Filter this data down to the lines that hold "holder", and copy them.

→ Extracted material:
== Segment start ==
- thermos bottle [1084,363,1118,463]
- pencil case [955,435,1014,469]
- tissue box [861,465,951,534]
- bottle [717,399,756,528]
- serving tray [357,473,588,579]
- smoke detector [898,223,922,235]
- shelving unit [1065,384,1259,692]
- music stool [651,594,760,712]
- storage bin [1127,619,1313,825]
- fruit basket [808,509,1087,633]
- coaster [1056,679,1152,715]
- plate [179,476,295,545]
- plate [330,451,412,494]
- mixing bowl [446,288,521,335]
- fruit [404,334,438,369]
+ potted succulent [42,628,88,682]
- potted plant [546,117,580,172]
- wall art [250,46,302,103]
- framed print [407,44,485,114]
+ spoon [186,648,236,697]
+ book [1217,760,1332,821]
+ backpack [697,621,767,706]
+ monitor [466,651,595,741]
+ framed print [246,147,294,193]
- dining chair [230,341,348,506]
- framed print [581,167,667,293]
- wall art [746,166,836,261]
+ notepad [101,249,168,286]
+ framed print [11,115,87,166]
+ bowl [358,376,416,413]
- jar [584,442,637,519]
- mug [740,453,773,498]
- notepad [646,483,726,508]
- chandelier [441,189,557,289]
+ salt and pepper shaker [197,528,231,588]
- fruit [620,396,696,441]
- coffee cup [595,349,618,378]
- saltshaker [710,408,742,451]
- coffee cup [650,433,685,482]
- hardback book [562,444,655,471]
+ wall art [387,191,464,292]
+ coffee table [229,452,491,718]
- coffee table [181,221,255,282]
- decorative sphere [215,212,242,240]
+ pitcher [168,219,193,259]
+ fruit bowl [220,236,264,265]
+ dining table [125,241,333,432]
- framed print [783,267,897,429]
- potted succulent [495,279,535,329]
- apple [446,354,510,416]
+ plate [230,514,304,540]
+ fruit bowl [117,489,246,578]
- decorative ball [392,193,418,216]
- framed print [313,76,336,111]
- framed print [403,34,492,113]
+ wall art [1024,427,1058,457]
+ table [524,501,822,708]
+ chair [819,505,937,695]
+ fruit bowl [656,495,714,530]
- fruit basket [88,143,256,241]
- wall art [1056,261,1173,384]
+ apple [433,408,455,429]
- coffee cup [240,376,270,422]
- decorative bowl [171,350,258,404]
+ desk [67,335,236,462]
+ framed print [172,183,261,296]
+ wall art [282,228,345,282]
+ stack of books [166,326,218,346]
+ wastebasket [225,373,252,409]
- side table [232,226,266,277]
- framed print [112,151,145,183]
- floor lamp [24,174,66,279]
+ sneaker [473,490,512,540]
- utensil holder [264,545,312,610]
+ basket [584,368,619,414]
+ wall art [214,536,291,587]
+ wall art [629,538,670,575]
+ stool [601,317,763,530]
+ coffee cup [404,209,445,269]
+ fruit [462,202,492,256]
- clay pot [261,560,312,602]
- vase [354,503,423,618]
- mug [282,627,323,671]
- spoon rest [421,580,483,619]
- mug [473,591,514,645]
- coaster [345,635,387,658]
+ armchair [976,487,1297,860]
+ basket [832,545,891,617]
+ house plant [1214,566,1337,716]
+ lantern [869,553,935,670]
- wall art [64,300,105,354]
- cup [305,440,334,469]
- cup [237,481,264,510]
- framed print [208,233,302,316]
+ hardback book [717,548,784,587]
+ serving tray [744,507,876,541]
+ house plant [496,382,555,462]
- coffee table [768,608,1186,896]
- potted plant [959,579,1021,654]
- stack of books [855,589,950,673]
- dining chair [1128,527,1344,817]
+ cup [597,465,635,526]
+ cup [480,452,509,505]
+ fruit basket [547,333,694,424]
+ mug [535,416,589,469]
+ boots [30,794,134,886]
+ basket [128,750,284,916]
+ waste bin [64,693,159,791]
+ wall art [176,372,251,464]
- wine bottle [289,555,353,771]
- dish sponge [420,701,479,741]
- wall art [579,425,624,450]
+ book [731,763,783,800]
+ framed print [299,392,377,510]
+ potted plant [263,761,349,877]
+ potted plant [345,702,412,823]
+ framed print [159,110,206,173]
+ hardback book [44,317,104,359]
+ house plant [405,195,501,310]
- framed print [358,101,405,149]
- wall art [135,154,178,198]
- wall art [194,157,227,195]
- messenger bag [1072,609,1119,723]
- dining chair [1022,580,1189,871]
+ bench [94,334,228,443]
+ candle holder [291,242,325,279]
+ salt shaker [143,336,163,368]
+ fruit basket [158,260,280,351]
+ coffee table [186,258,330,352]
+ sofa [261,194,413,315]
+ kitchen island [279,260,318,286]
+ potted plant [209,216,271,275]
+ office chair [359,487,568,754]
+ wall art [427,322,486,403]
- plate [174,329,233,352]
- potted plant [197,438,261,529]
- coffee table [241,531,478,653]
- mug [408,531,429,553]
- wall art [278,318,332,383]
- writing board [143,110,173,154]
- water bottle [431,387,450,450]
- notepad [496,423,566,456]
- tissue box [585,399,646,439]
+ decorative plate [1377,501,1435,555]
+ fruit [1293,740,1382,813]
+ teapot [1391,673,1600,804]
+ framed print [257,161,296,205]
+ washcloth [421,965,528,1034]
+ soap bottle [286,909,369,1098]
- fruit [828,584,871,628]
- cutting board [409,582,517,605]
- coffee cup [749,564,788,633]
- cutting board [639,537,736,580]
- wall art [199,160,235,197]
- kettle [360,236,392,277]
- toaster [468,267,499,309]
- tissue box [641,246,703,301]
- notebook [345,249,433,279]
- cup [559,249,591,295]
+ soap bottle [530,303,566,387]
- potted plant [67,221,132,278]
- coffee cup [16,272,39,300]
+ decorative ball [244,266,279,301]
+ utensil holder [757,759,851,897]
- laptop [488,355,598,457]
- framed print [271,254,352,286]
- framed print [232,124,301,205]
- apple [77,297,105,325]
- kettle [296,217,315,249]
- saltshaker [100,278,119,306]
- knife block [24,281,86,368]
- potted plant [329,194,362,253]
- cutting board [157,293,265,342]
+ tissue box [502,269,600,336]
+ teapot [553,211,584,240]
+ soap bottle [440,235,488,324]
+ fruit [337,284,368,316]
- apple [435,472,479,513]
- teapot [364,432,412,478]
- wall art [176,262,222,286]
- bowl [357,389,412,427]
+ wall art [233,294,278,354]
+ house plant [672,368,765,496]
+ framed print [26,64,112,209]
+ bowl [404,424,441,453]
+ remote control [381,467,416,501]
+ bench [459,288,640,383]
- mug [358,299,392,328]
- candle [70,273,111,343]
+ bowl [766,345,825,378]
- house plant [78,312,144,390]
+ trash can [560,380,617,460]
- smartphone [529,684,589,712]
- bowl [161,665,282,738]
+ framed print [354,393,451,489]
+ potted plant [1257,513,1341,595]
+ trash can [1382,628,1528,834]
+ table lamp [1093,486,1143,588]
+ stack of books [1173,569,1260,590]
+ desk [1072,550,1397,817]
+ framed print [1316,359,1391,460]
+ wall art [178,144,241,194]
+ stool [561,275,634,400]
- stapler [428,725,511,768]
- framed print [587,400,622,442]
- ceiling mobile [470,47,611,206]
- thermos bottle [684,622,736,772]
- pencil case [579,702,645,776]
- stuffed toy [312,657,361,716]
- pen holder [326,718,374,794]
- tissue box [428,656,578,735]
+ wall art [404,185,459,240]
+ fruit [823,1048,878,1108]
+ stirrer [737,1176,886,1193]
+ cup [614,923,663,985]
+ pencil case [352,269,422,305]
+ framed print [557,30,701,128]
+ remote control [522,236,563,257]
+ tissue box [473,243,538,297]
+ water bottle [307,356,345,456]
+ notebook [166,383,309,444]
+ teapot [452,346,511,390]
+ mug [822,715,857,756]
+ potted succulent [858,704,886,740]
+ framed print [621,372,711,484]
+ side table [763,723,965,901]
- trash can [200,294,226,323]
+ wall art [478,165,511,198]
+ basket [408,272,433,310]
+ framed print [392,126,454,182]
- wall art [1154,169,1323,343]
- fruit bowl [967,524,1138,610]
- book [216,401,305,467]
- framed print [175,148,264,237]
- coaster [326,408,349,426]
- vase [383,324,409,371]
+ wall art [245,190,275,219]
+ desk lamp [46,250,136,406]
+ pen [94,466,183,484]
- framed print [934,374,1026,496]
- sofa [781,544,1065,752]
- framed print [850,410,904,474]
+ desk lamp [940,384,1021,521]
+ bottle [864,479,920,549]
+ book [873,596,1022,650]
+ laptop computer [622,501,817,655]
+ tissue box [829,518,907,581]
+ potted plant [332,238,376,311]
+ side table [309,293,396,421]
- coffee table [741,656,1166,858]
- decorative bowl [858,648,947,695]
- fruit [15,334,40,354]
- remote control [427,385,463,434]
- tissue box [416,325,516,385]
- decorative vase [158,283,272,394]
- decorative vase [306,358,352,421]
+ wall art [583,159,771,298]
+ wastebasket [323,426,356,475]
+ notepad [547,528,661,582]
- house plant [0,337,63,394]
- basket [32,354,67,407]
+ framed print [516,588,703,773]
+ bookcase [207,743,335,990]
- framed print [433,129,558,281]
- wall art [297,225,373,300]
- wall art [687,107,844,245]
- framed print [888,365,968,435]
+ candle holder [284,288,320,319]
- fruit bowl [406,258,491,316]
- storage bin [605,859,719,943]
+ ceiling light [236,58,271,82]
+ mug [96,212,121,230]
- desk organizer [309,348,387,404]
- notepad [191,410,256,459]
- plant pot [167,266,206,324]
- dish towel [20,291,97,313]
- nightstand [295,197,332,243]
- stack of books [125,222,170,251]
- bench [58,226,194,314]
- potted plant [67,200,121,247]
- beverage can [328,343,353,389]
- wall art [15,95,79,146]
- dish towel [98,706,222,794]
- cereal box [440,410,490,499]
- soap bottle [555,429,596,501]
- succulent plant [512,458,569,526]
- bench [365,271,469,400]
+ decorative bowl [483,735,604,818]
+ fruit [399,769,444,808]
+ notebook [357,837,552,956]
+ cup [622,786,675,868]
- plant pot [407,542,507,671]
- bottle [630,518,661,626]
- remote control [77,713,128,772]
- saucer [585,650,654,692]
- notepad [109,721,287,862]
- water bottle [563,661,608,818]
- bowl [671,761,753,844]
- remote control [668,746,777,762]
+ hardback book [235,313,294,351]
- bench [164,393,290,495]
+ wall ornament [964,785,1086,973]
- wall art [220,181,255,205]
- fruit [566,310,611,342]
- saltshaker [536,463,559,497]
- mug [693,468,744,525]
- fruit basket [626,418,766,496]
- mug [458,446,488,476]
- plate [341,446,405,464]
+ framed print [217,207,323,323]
== Segment end ==
→ Task result:
- utensil holder [264,545,312,610]
+ candle holder [291,242,325,279]
+ utensil holder [757,759,851,897]
- pen holder [326,718,374,794]
+ candle holder [284,288,320,319]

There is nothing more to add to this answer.